Democracy means transparency, not feudal games.
“WikiLeaks: Thanks. May you become WeeklyLeaks. We need you.
“Democracy dies behind closed
doors. WikiLeaks opens those doors; an
enormous service to democracy.”
What Manning and Snowden
revealed are the death throes of the US empire; what Assange et al. revealed
are the death throes of the state system as we know it. Both processes will
take time; the former less than the latter. But make no mistake: the three made
history. Three names that will be remembered after some US presidents recede
into an oblivion so well deserved. Who knows the top English in India, like
viceroys and their crimes–roys of vices? MacMahon, Mountbatten?–Gandhi looms
higher. Who knows the names of Ossietzky’s and Dreyfus’ tormentors? Or the English who tried to keep the
“Atlantic Seaboard” colonies? Washington, Jefferson, Franklin overshadow them
all.
They may even contribute to the
reduction of standing armies and, if the USA changes, to understanding among
nations. A shared Nobel Peace Prize to
all three? (not very likely from a US client country).
[4] US allies comply out of
fear, not out of agreement. Quite
concretely: they comply to avoid that one day the US Air Force will land
on the many bases at their disposal “as the government is unable to protect its
own population”. The Americans are
coming; not the Russians, not the Muslims.

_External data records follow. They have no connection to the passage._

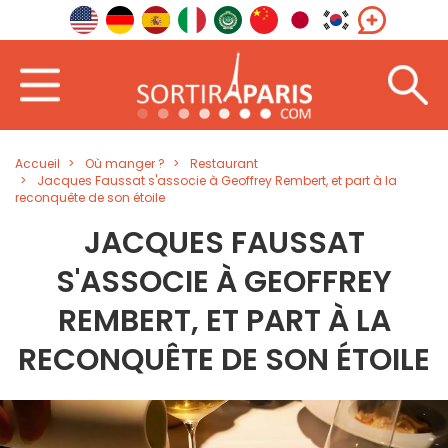
Accueil
Où manger ?
Restaurant
Jacques Faussat s'associe à Geoffrey Rembert, et part à la
reconquête de son étoile
JACQUES FAUSSAT
S'ASSOCIE À GEOFFREY
REMBERT, ET PART À LA
RECONQUÊTE DE SON ÉTOILE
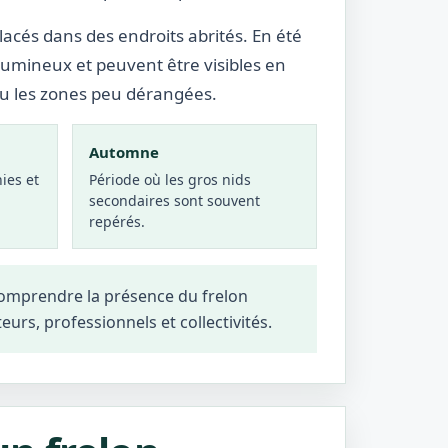
lacés dans des endroits abrités. En été
lumineux et peuvent être visibles en
ou les zones peu dérangées.
Automne
ies et
Période où les gros nids
secondaires sont souvent
repérés.
 comprendre la présence du frelon
teurs, professionnels et collectivités.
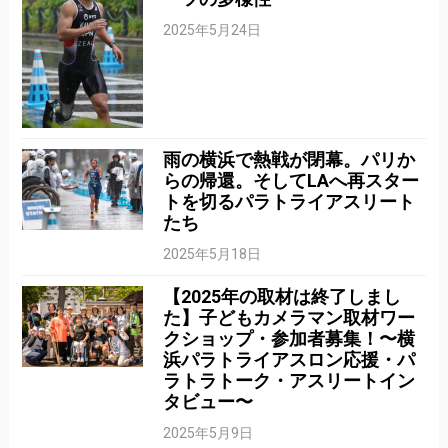
2025年5月24日
雨の横浜で熱戦が閉幕。パリか
らの帰還。そしてLAへ再スター
トを切るパラトライアスリート
たち
2025年5月18日
【2025年の取材は終了しまし
た】子どもカメラマン取材ワー
クショップ・参加者募集！〜横
浜パラトライアスロン応援・パ
ラトラトーク・アスリートイン
タビュー〜
2025年5月9日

And more likely the further the USA slides down the well-greased
totalitarianism incline: next step, probably FEMA (Federal Emergency Management
Agency) camps for suspects–for categories, meta-data!–like Japanese during
WWII.
[5] Everybody, and the media,
can speed up the processes. Rotten
apples should fall from the tree; a little shake will help. The key star media, with Anglo-America’s The
Guardian and The Washington Post playing major roles, deserve our praise. Then,
let millions surround foreign ministries and embassies, demanding an end to
spying, changing their servers away from the Big Traitors in the USA,
suspending further cooperation, degrading diplomatic relations. Till credible
dis-spying–the equivalent of dis-armament–takes place.
Johan Galtung. Professor of
peace studies, dr hc mult, is rector of the TRANSCEND Peace University-TPU. He
is author of over 150 books on peace and related issues.